Calimera ricorda l’incendio del 1960: teatro e memoria

di Davide Tommasi

A 65 anni dall’incendio del 1960, un’opera teatrale commuove la comunità tra arte, storia e dignità

Calimera, 12 giugno 2025 – Il teatro incontra la memoria nel cuore del Salento. Si è svolto con grande partecipazione di pubblico, nel rione 167 A di Calimera presso la cappella di Sant’Antonio, lo spettacolo “Quel fuoco che mi porto dentro”, evento speciale inserito nei festeggiamenti della tradizionale Festa dei Lampioni di San Luigi e di Sant’Antonio.

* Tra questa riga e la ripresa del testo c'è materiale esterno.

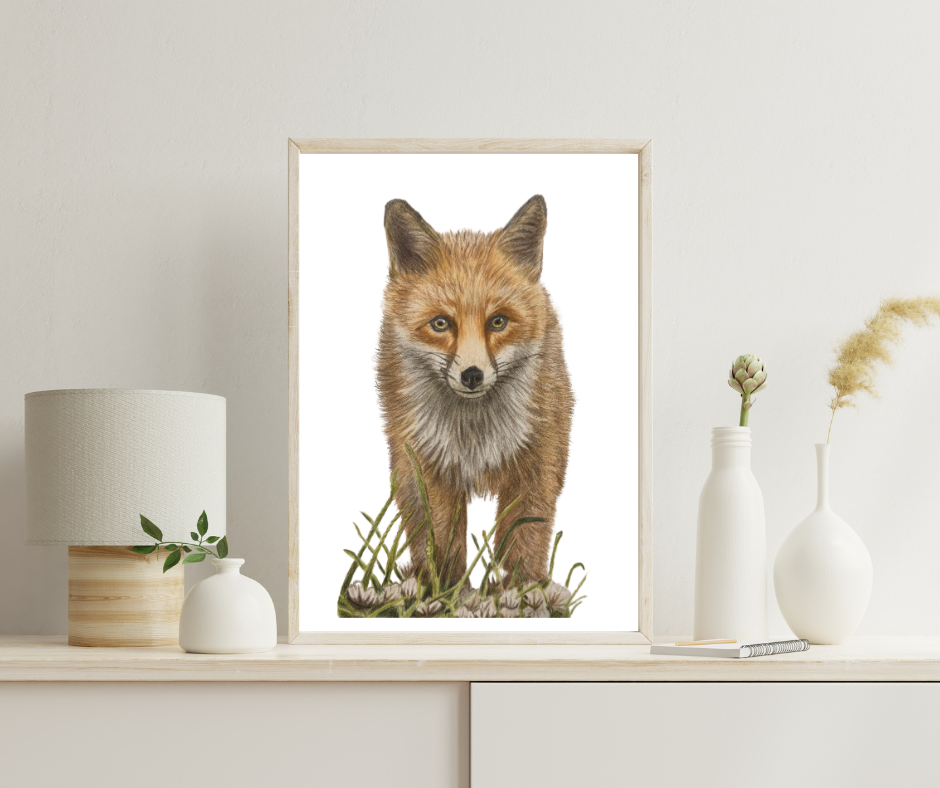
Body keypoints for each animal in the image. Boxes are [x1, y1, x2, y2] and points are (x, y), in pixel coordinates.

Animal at [376, 194, 574, 585]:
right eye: (440, 323)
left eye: (498, 321)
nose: (471, 375)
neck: (474, 434)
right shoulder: (429, 466)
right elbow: (443, 543)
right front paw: (448, 591)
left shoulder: (539, 462)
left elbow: (525, 540)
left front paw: (523, 590)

Un appuntamento sentito, pensato per ricordare una pagina dolorosa della storia di Calimera: l’incendio che il 13 giugno 1960 devastò la fabbrica di tabacco di Largo Immacolata, portando via la vita a sei donne tabacchine. Una tragedia che, a 65 anni di distanza, brucia ancora nella memoria collettiva della comunità.

A proporre lo spettacolo l’associazione “Ci Siamo”, con l’intento non solo di ricostruire la memoria storica dell’evento, ma anche di restituire dignità a un mestiere ormai scomparso, quello delle tabacchine, vero pilastro dell’economia salentina di un tempo.

A introdurre la serata, il vicepresidente dell’associazione Farizio Aprile e il presidente Gianluca Rosato, che hanno illustrato al pubblico le iniziative previste nelle due serate del 12 e 13 giugno, tutte dedicate alla memoria e alla cultura del territorio.

Autorità e istituzioni unite nel ricordo
Presenti all’evento anche i sindaci di Calimera, Gianluca Tommasi, e di Caprarica di Lecce, Paolo Greco. Entrambi hanno sottolineato l’importanza educativa e culturale dell’iniziativa: «Eventi come questo ci aiutano a non dimenticare, trasmettendo valori di dignità e memoria alle nuove generazioni», hanno dichiarato.

Anche l’assessore Brizio Maggiore ha ribadito il valore della cultura e dell’arte come strumenti per mantenere viva la memoria e far conoscere ai giovani la durezza delle condizioni lavorative del passato.

Una storia tra passato e presente
Scritto da Mario Montinaro e Guido Giampietro, con l’adattamento teatrale di Biagio Delle Donne, “Quel fuoco che mi porto dentro” racconta la tragedia attraverso un dialogo immaginario tra passato e presente. Protagonista è un anziano, interpretato da Mario Montinaro, che riceve in sogno la visita dello spirito della moglie, una delle vittime dell’incendio. Accanto a lui, il figlio (Marcello Morello) e la nipote Viola (Carla Persano), in un racconto che esplora dolore, silenzi e ricerca della verità familiare.

Particolarmente toccante il dialogo tra nonno e nipote, con il pubblico coinvolto e commosso in più momenti dello spettacolo. Applausi lunghi e sentiti hanno accompagnato l’intera rappresentazione.

Tra le fonti d’ispirazione, anche il racconto “Gli Angeli dal grembiule bianco” di Maria Roca Montinaro, presente in sala e visibilmente commossa. A fine spettacolo ha indossato simbolicamente il grembiule delle lavoratrici del tabacco, in un gesto di rispetto e memoria condivisa.

Le testimonianze della memoria
Molto forti anche le parole di Carmelo Palano, che ha ricordato non solo le difficili condizioni delle tabacchine, ma anche le ingiustizie subite dopo la tragedia: «Lo Stato non fu giusto. Pochi spiccioli come risarcimento e pene lievi per i responsabili. Eppure quella dignità è rimasta viva in tutti noi», ha raccontato con emozione.

Profondo anche l’intervento di Antonio Palano, figlio di una delle vittime: «Mi sono mancate le carezze di mia madre, quelle che vedevo ricevere dai miei coetanei. Questa ferita ce la portiamo dentro, ma sapere che la comunità ancora oggi ricorda ci dà forza e consolazione».

Un’opera corale
Lo spettacolo, nato come monologo, è stato trasformato in una vera e propria opera corale, con nuovi personaggi e approfondimenti psicologici e sociali. Il titolo in italiano ha sostituito quello originario in dialetto (“Lu focu… lu focu”), a sottolineare l’universalità del messaggio.

A completare l’opera una canzone originale di Antonio Ottino, ispirata a un’antica poesia in vernacolo. La scenografia di Biagio Delle Donne e gli effetti audio e luci di Giulio Salamanca hanno reso l’esperienza ancora più immersiva.

Il teatro, ancora una volta, si è dimostrato un potente strumento di memoria e coscienza civile, capace di trasformare il dolore in testimonianza e il passato in insegnamento per il futuro.